> _PROBLEM STATEMENT_
Every line from the one that includes "A cancer marker" to the end of the entries should be written out exactly, with the first and last included.

-- DATA LISTING follows --

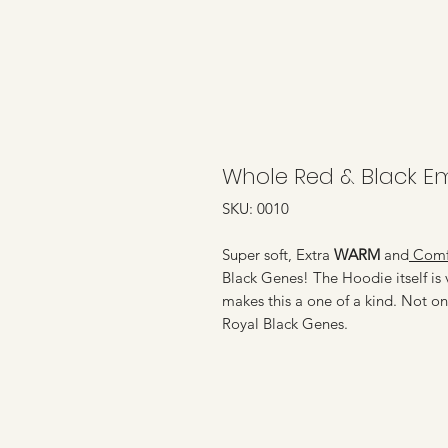
Whole Red & Black E
SKU: 0010
Super soft, Extra
WARM
and
Comfo
Black Genes! The Hoodie itself is v
makes this a one of a kind. Not on
Royal Black Genes.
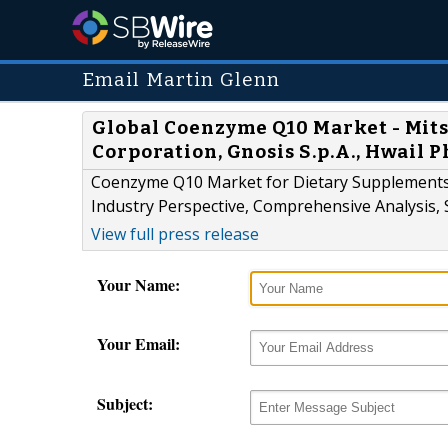
Email Martin Glenn
Global Coenzyme Q10 Market - Mit
Corporation, Gnosis S.p.A., Hwail 
Coenzyme Q10 Market for Dietary Supplements, 
Industry Perspective, Comprehensive Analysis, 
View full press release
Your Name:
Your Email:
Subject:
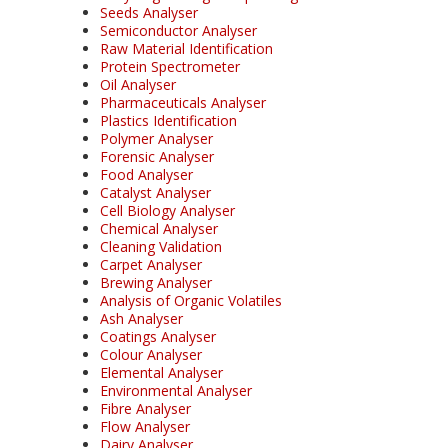
Seeds Analyser
Semiconductor Analyser
Raw Material Identification
Protein Spectrometer
Oil Analyser
Pharmaceuticals Analyser
Plastics Identification
Polymer Analyser
Forensic Analyser
Food Analyser
Catalyst Analyser
Cell Biology Analyser
Chemical Analyser
Cleaning Validation
Carpet Analyser
Brewing Analyser
Analysis of Organic Volatiles
Ash Analyser
Coatings Analyser
Colour Analyser
Elemental Analyser
Environmental Analyser
Fibre Analyser
Flow Analyser
Dairy Analyser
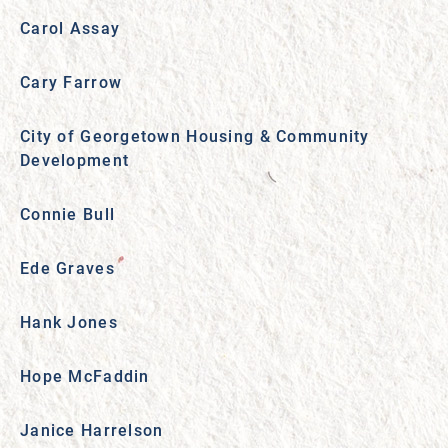
Carol Assay
Cary Farrow
City of Georgetown Housing & Community
Development
Connie Bull
Ede Graves
Hank Jones
Hope McFaddin
Janice Harrelson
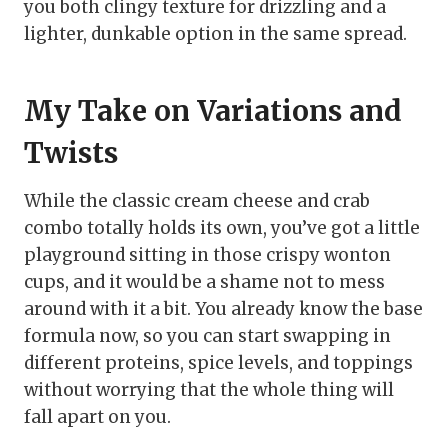
you both clingy texture for drizzling and a
lighter, dunkable option in the same spread.
My Take on Variations and
Twists
While the classic cream cheese and crab
combo totally holds its own, you’ve got a little
playground sitting in those crispy wonton
cups, and it would be a shame not to mess
around with it a bit. You already know the base
formula now, so you can start swapping in
different proteins, spice levels, and toppings
without worrying that the whole thing will
fall apart on you.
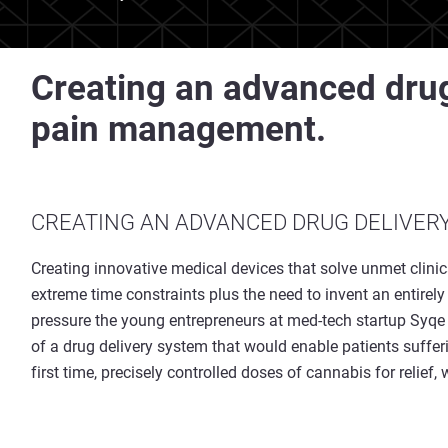
Creating an advanced drug
pain management.
CREATING AN ADVANCED DRUG DELIVER
Creating innovative medical devices that solve unmet clini
extreme time constraints plus the need to invent an entirel
pressure the young entrepreneurs at med-tech startup Syqe M
of a drug delivery system that would enable patients suffer
first time, precisely controlled doses of cannabis for relief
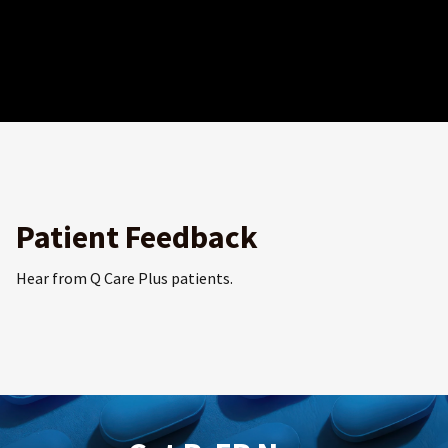
Patient Feedback
Hear from Q Care Plus patients.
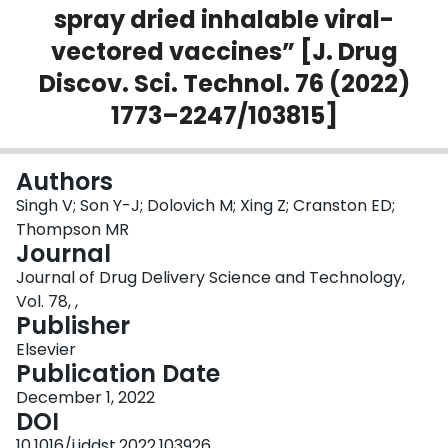
spray dried inhalable viral-
Login
vectored vaccines” [J. Drug
Discov. Sci. Technol. 76 (2022)
1773–2247/103815]
Authors
Singh V; Son Y-J; Dolovich M; Xing Z; Cranston ED;
Thompson MR
Journal
Journal of Drug Delivery Science and Technology,
Vol. 78, ,
Publisher
Elsevier
Publication Date
December 1, 2022
DOI
10.1016/j.jddst.2022.103926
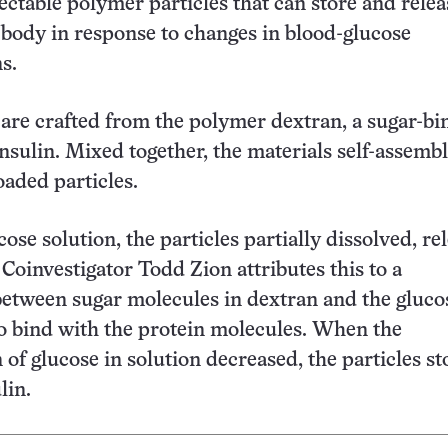
ectable polymer particles that can store and relea
e body in response to changes in blood-glucose
s.
 are crafted from the polymer dextran, a sugar-bi
insulin. Mixed together, the materials self-assembl
loaded particles.
cose solution, the particles partially dissolved, re
 Coinvestigator Todd Zion attributes this to a
etween sugar molecules in dextran and the gluco
to bind with the protein molecules. When the
 of glucose in solution decreased, the particles s
lin.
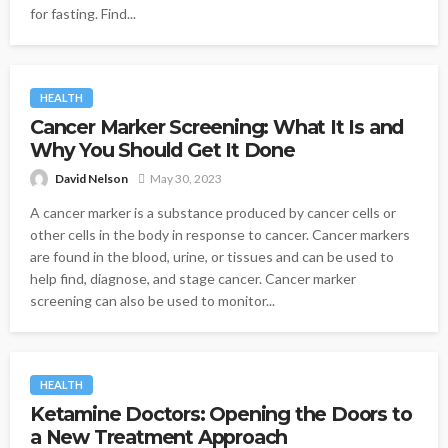
for fasting. Find...
HEALTH
Cancer Marker Screening: What It Is and
Why You Should Get It Done
David Nelson
May 30, 2023
A cancer marker is a substance produced by cancer cells or
other cells in the body in response to cancer. Cancer markers
are found in the blood, urine, or tissues and can be used to
help find, diagnose, and stage cancer. Cancer marker
screening can also be used to monitor...
HEALTH
Ketamine Doctors: Opening the Doors to
a New Treatment Approach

-- DATA LISTING concluded --

> _SOLUTION FOR THIS PROBLEM_
A cancer marker is a substance produced by cancer cells or
other cells in the body in response to cancer. Cancer markers
are found in the blood, urine, or tissues and can be used to
help find, diagnose, and stage cancer. Cancer marker
screening can also be used to monitor...
HEALTH
Ketamine Doctors: Opening the Doors to
a New Treatment Approach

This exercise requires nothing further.